Taboola's Nixed Merger With Outbrain Highlights Pandemic Disruptions

Update, Sept. 10: Taboola and Outbrain announced they canceled their merger amid regulatory hurdles and disagreements. 

Taboola and Outbrain, the "clickbait" companies that share advertising revenue with publishers, were said to end their merger plans amid a dispute about the deal valuation. The broken deal is another sign of how the economic consequences of the coronavirus pandemic have disrupted the digital ad market.

Taboola sought to cut the amount of cash it paid to Outbrain shareholders to $100 million from $250 million in the cash and stock deal, according to reports in the Israeli press. Taboola also had offered a 30% interest in the combined company in what was considered a blockbuster deal for two Israeli tech startups.
The companies' fortunes diverged this year as Taboola experienced stronger sales growth -- likely the result of homebound consumers spending more time reading online news.

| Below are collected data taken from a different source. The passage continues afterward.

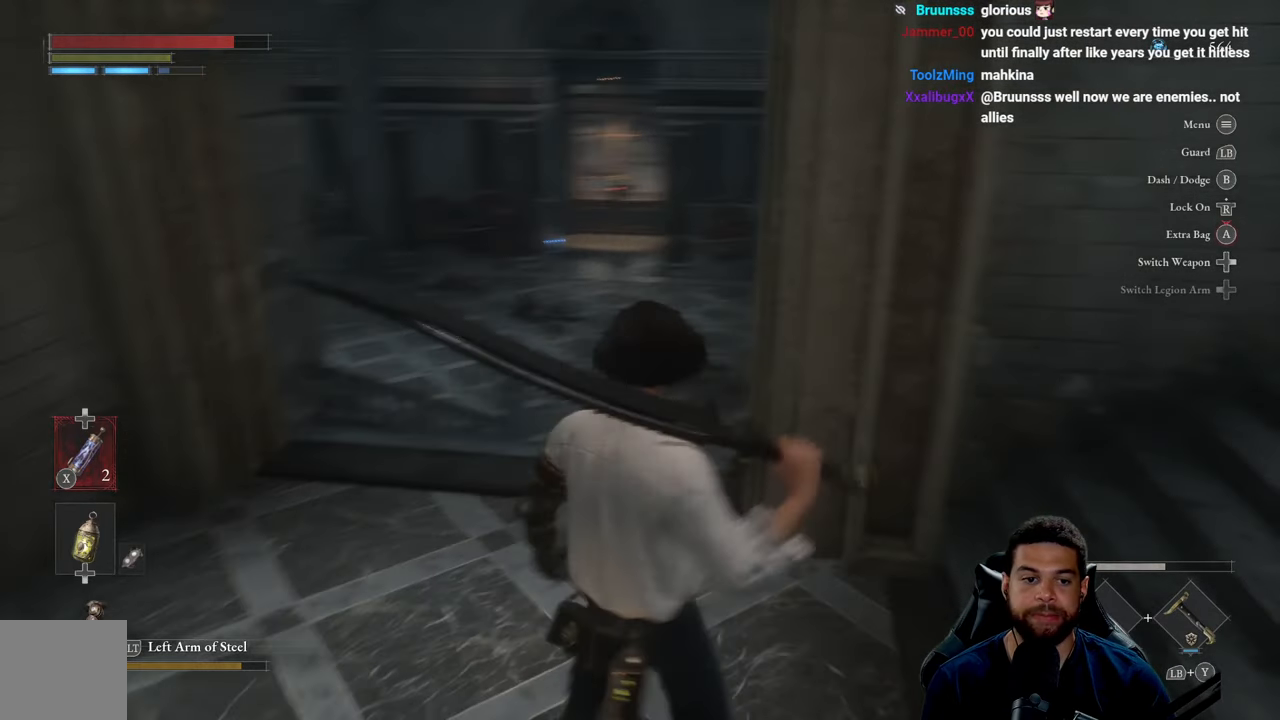
{"buttons": [], "left_stick": "center", "right_stick": "center", "events": [[50, "right_stick", "center"], [66, "left_stick", "up-left"], [300, "left_stick", "center"]]}
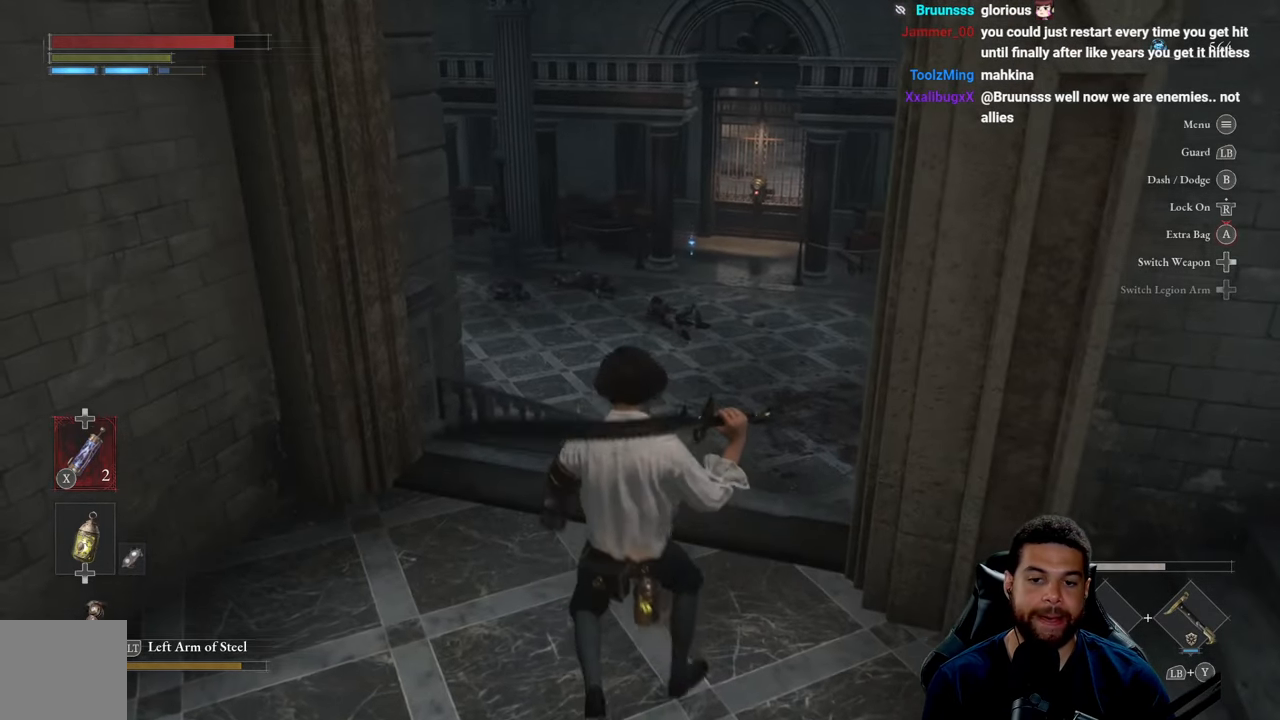
{"buttons": [], "left_stick": "up-right", "right_stick": "center", "events": [[200, "left_stick", "up-right"]]}
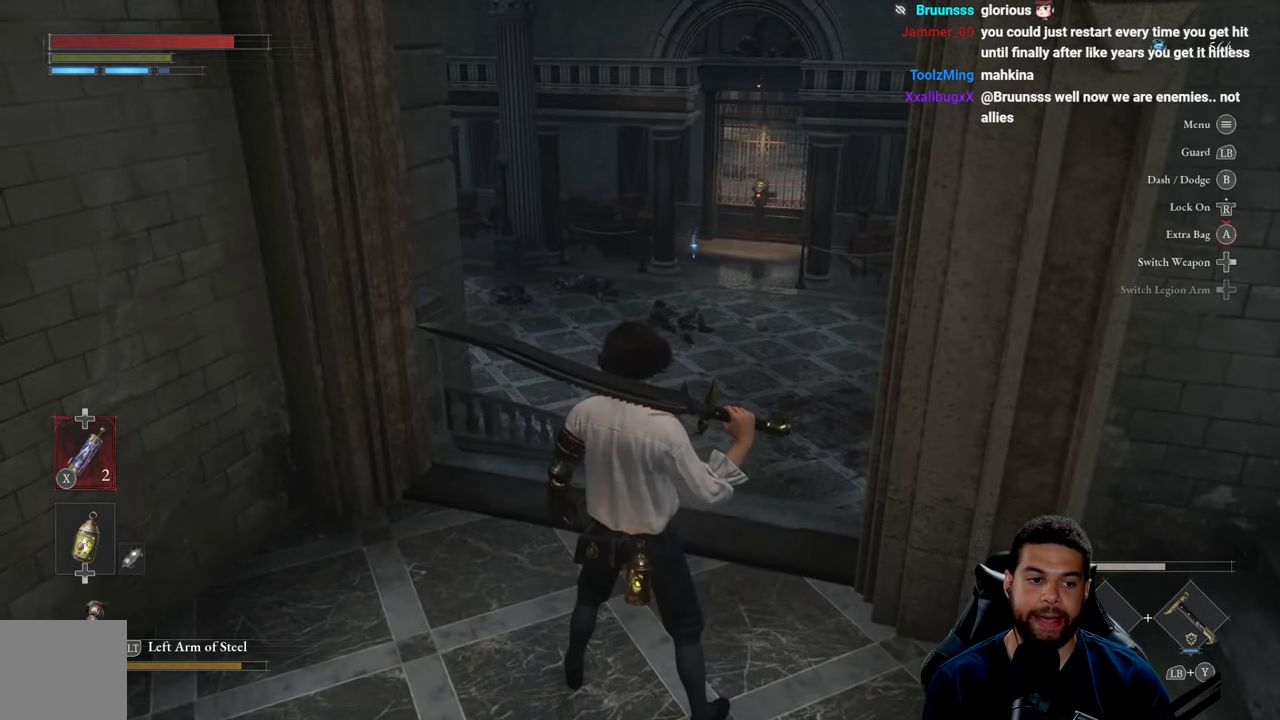
{"buttons": [], "left_stick": "up-right", "right_stick": "center", "events": []}
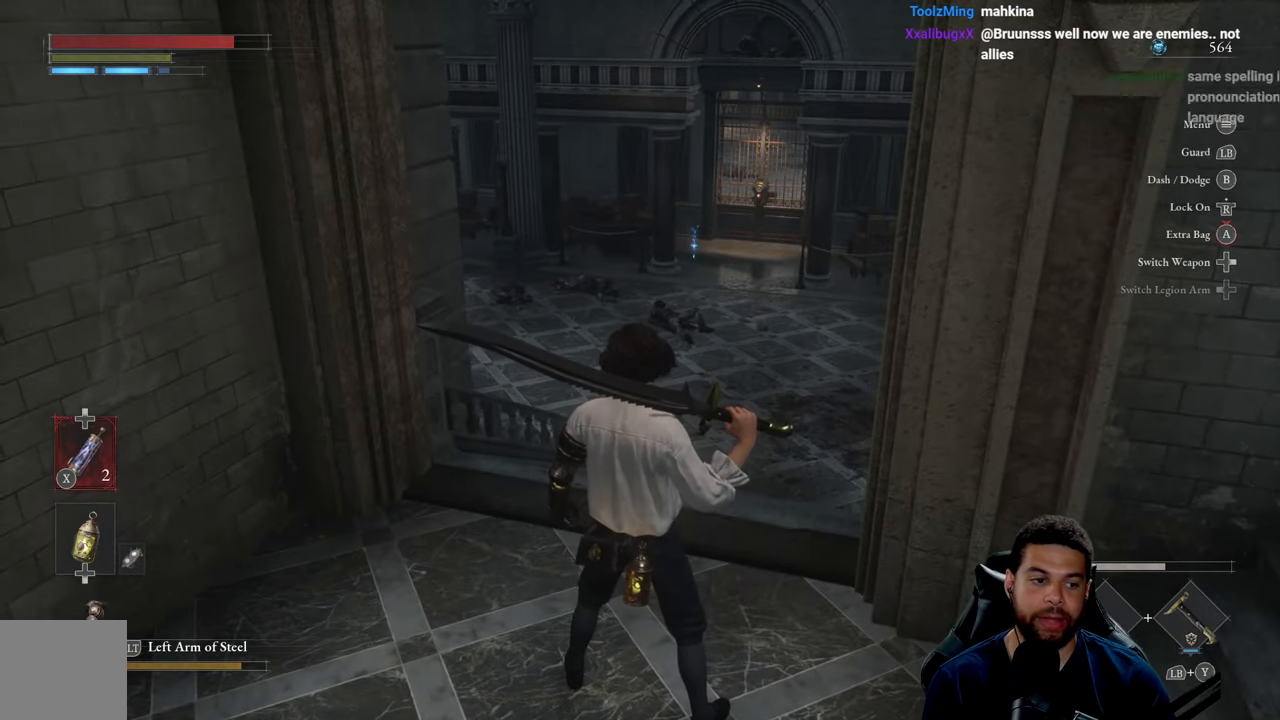
{"buttons": [], "left_stick": "up-right", "right_stick": "center", "events": []}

Thousands of websites carry Taboola and Outbrain's content feeds, which include a mix of native advertising and editorial content. The feeds are designed to grab attention with eye-catching headlines about celebrities or offbeat imagery that practically invites clicks.

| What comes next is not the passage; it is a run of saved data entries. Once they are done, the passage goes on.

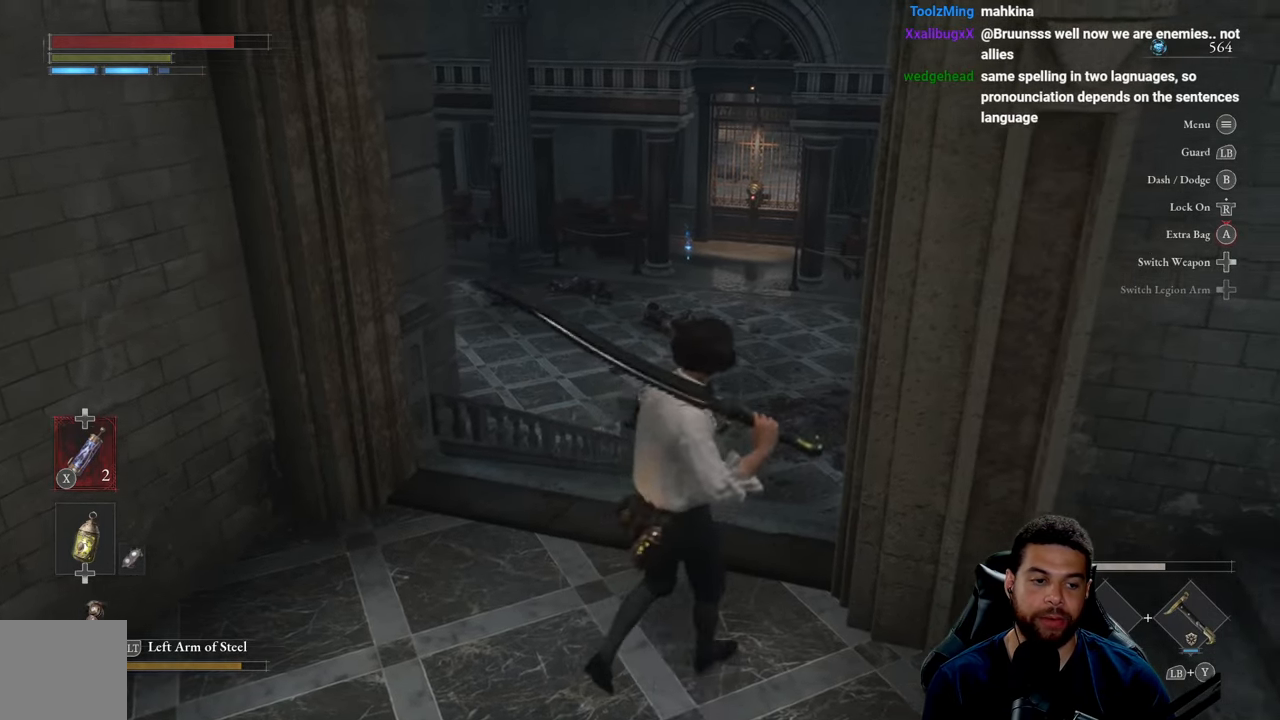
{"buttons": [], "left_stick": "up", "right_stick": "center", "events": [[16, "left_stick", "up"]]}
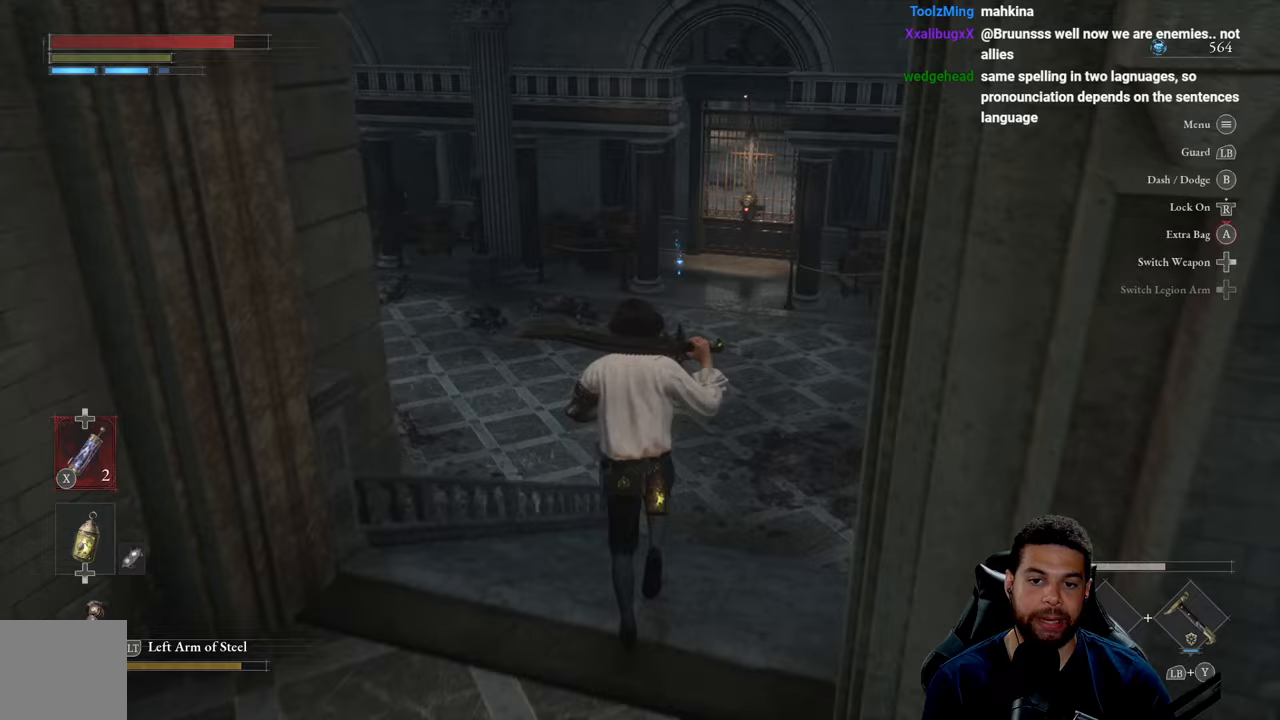
{"buttons": [], "left_stick": "down", "right_stick": "center", "events": [[150, "left_stick", "center"], [283, "left_stick", "down"]]}
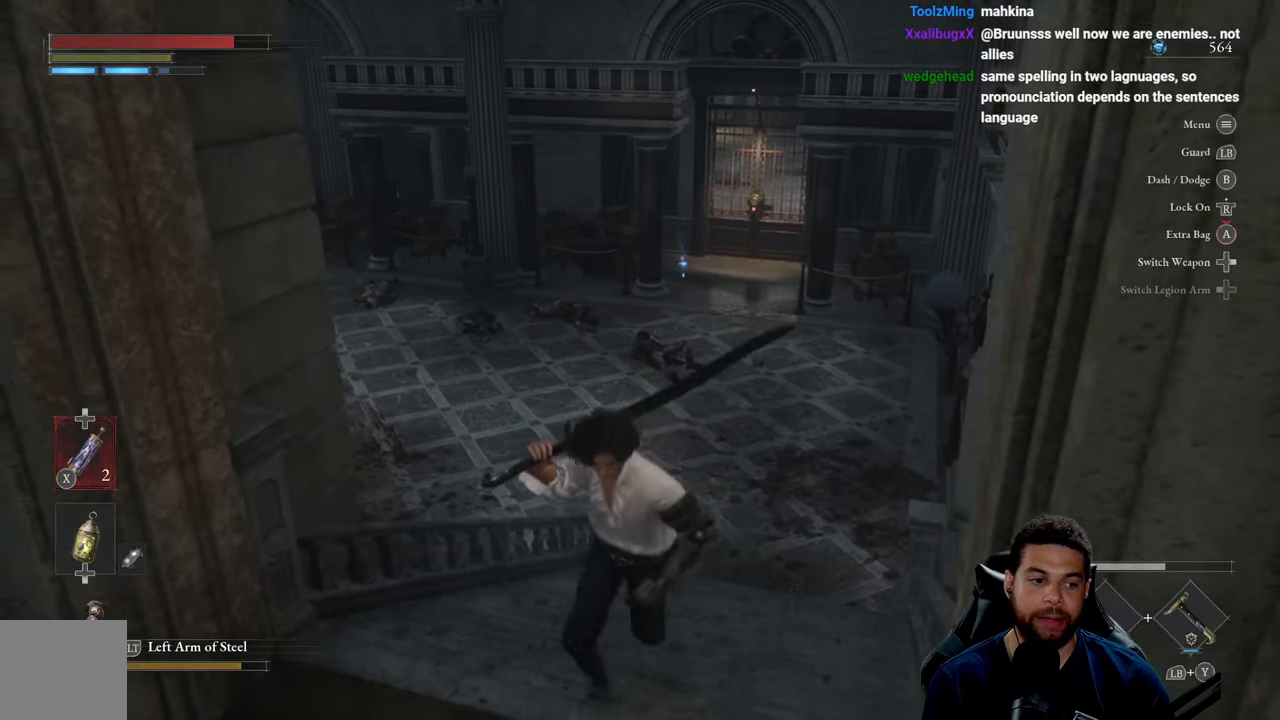
{"buttons": [], "left_stick": "center", "right_stick": "center", "events": [[50, "left_stick", "center"]]}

When the merger was announced, Taboola CEO Adam Singolda said the new company would have about 2,000 employees and $2 billion in yearly revenue. He also said the combined company would give advertisers another alternative to the "duopoly" of Google and Facebook that dominate the digital ad market.

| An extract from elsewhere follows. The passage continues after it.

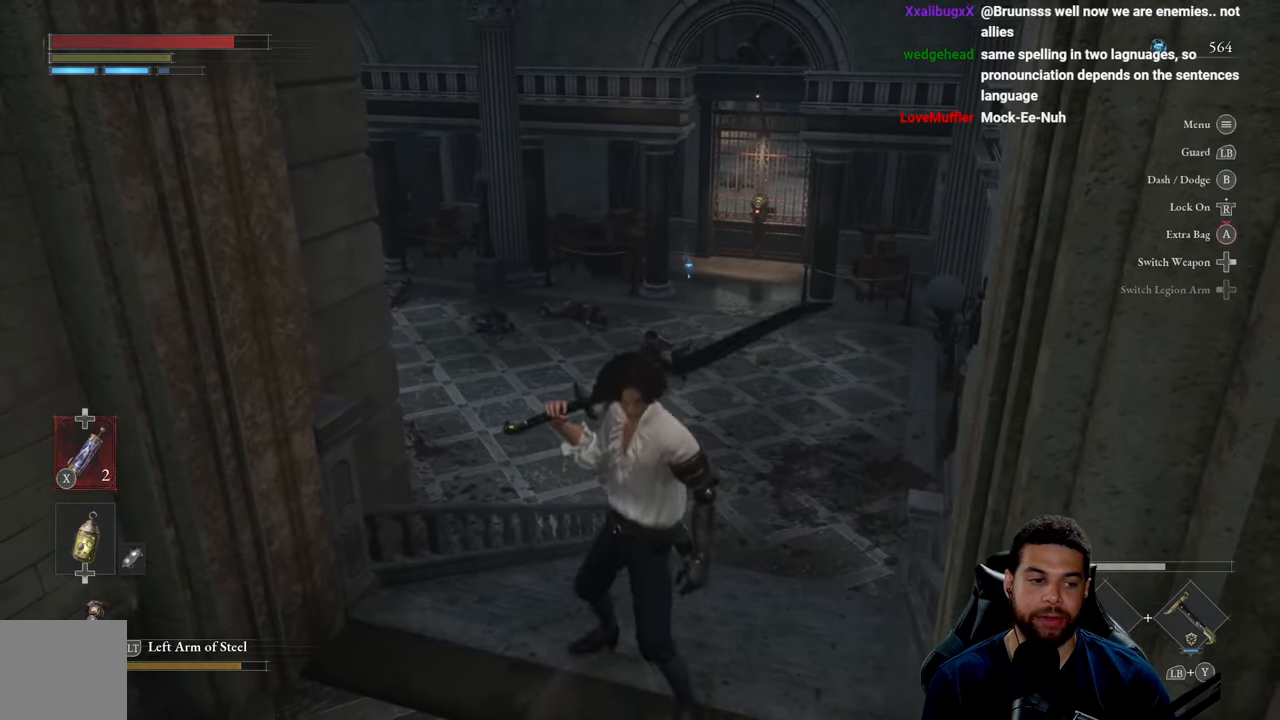
{"buttons": [], "left_stick": "up", "right_stick": "left", "events": [[67, "left_stick", "up"], [400, "right_stick", "left"]]}
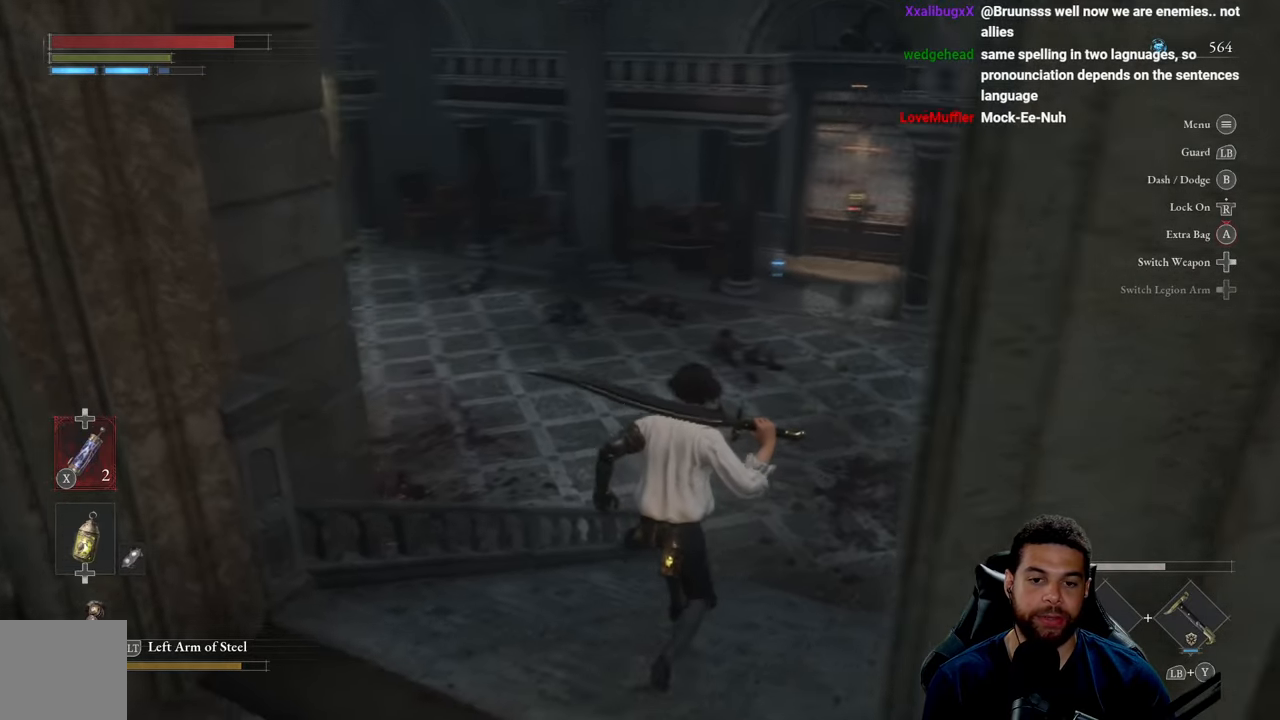
{"buttons": [], "left_stick": "center", "right_stick": "left", "events": [[117, "left_stick", "center"], [283, "right_stick", "up-left"], [433, "right_stick", "left"]]}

The pandemic hasn't spared those companies. Google repored the first decline in ad revenue in its 26-year history, while Facebook's sales growth slowed somewhat in the second quarter. A key test will be holiday shopping season that's typically the best quarter for advertising.

The broken deal between Taboola and Outbrain is positive for publishers that want more choice in content recommendation companies that provide ancillary revenue for their digital properties.

It's also possible the companies will return to the bargaining table, having avoided the objections to antitrust authorities in the U.S. However, U.K. and Israeli regulators had yet to approve the deal.